The sight of 340 chests of tea bobbing up and down in the water is enough to make a Briton cry. But not only was it a shocking waste of a cuppa, it was also darn expensive. By the British East India Company’s reckoning, the 92,000 pounds of tea that was tipped over board in December 1773 cost them £9,659. That’s almost £1.5m in today’s money.
The British government was furious. The destruction of the tea meant a serious loss of tax revenue. But for the perpetrators, the rebellious Sons of Liberty, it had never been about the tax. When the 13 colonies eventually became independent from Britain in 1784, the newly created United States government also taxed tea. Rather it was the lack of political representation in parliament.

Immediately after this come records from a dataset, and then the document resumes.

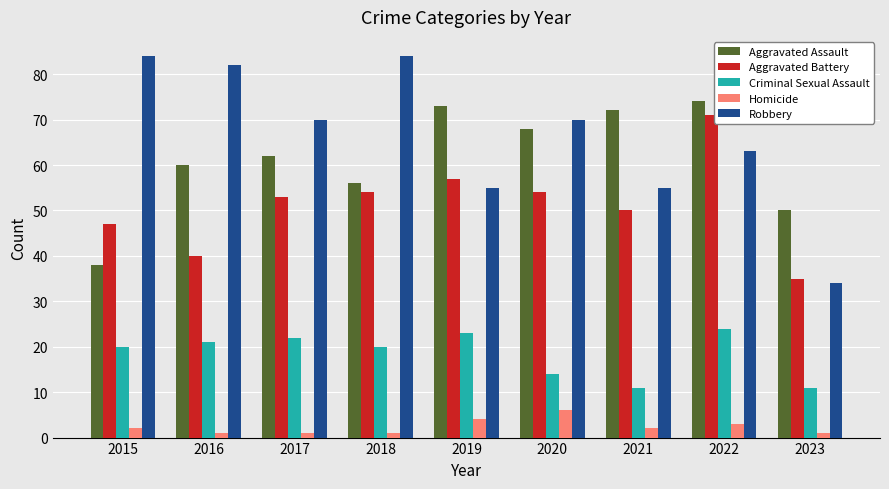

Does the chart contain stacked bars?

No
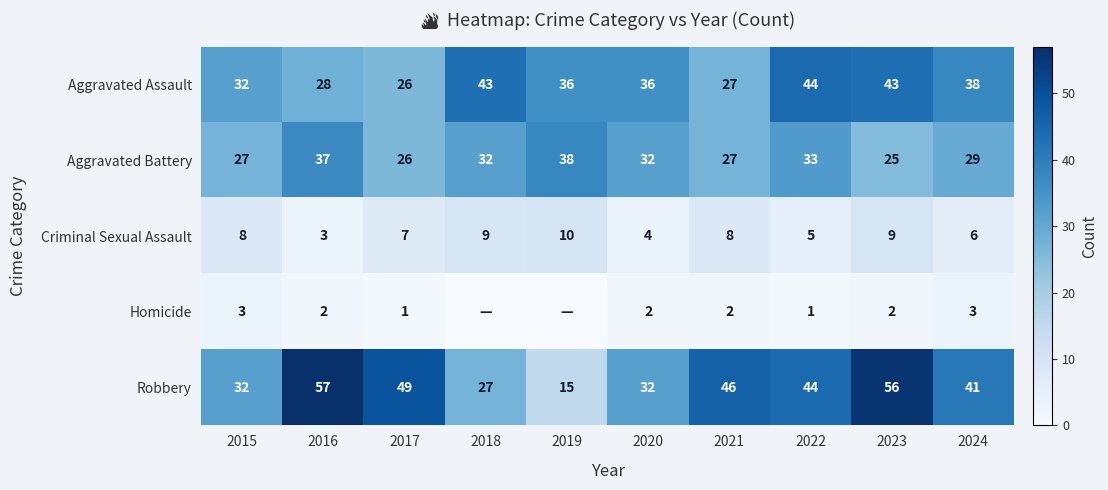

Is the value of Aggravated Battery at 2022 greater than the value of Homicide at 2021?

Yes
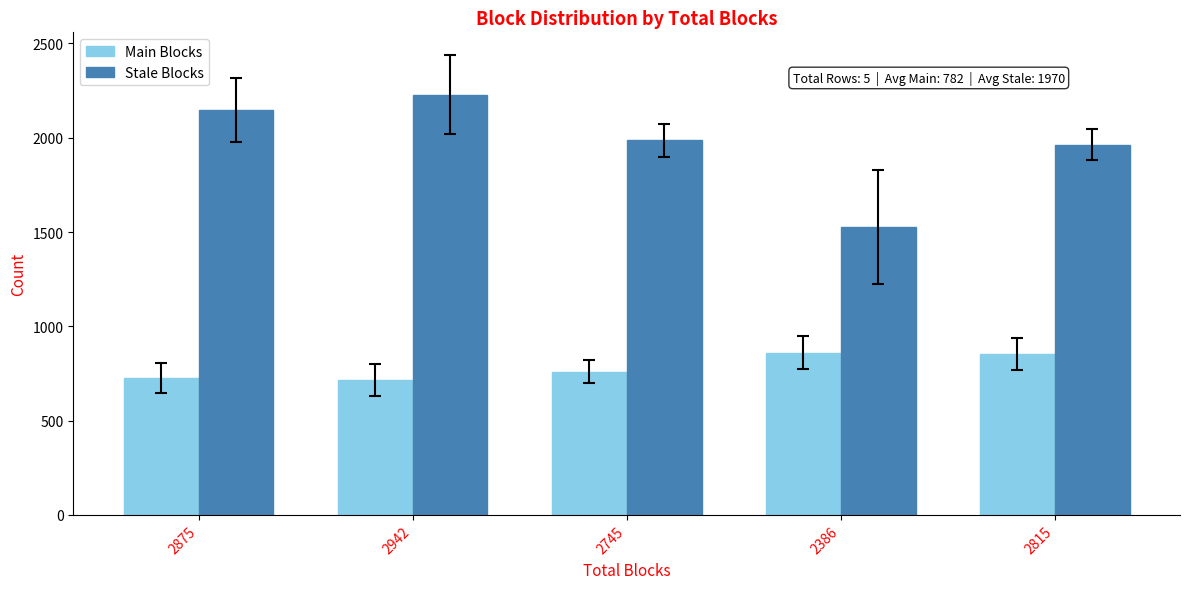

How many bars are there in total?

10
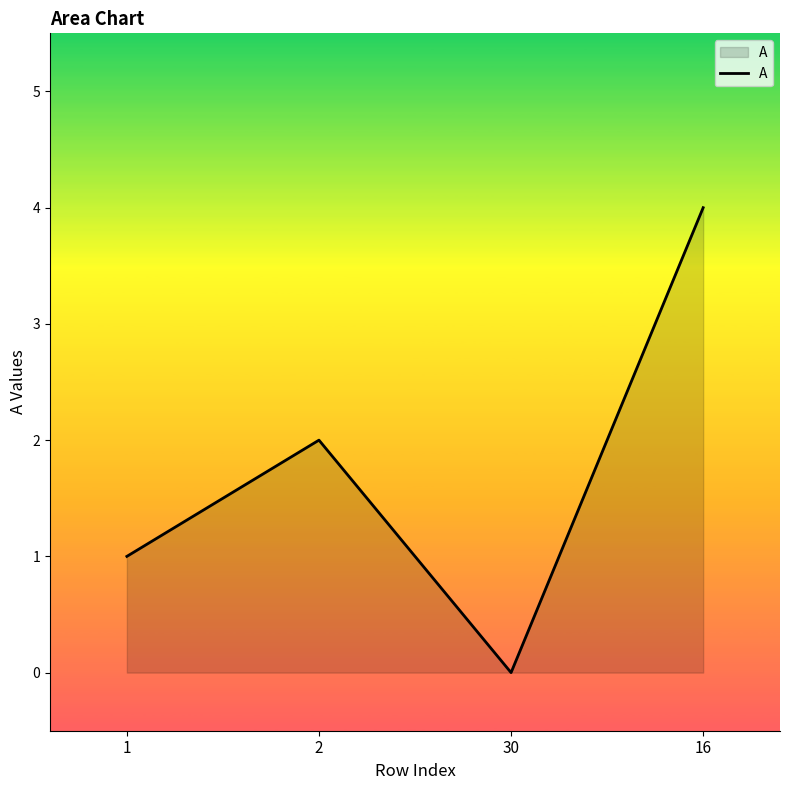

What value does the data have at 16?

4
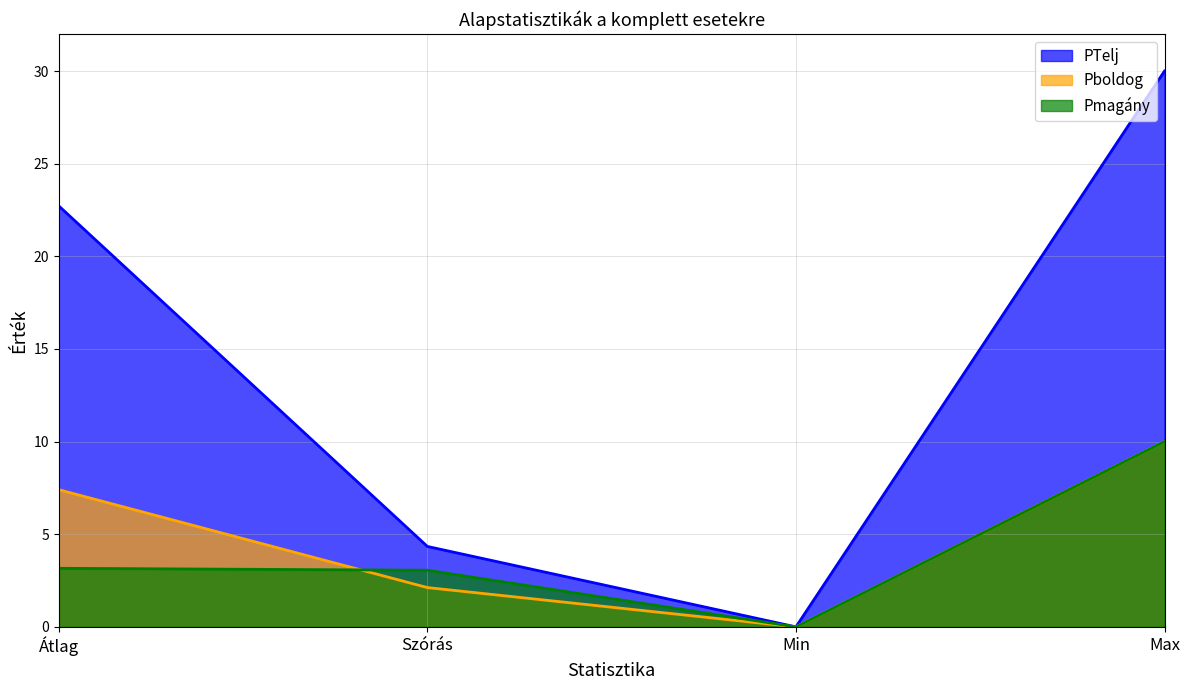

What is the maximum value for Pboldog?

10.0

Back in London, the Boston Tea Party, as the incident later on become known, provoked howls of protest. Lord North’s government was determined to make Boston pay back every last penny for the tea that was lost. And until it had done so, the city wasn’t allowed to enjoy its port, which was one of the most important in North America.
In March 1774, the Trade Act, better known as the Boston Port Act, passed through parliament. It stipulated that from 1 June that year, the port would be blockaded, and closed to all shipping. No goods could be landed, and no cargo loaded.
The problem was, the act lumped all the Bostonians together. It wasn’t just the rebels who were being punished, everybody was. Even those colonists who were favourably disposed towards the mother country felt hard done by.
It’s for that reason the Boston Port Act formed one of the so-called ‘intolerable acts’ that led to open rebellion and the American War of Independence two years later.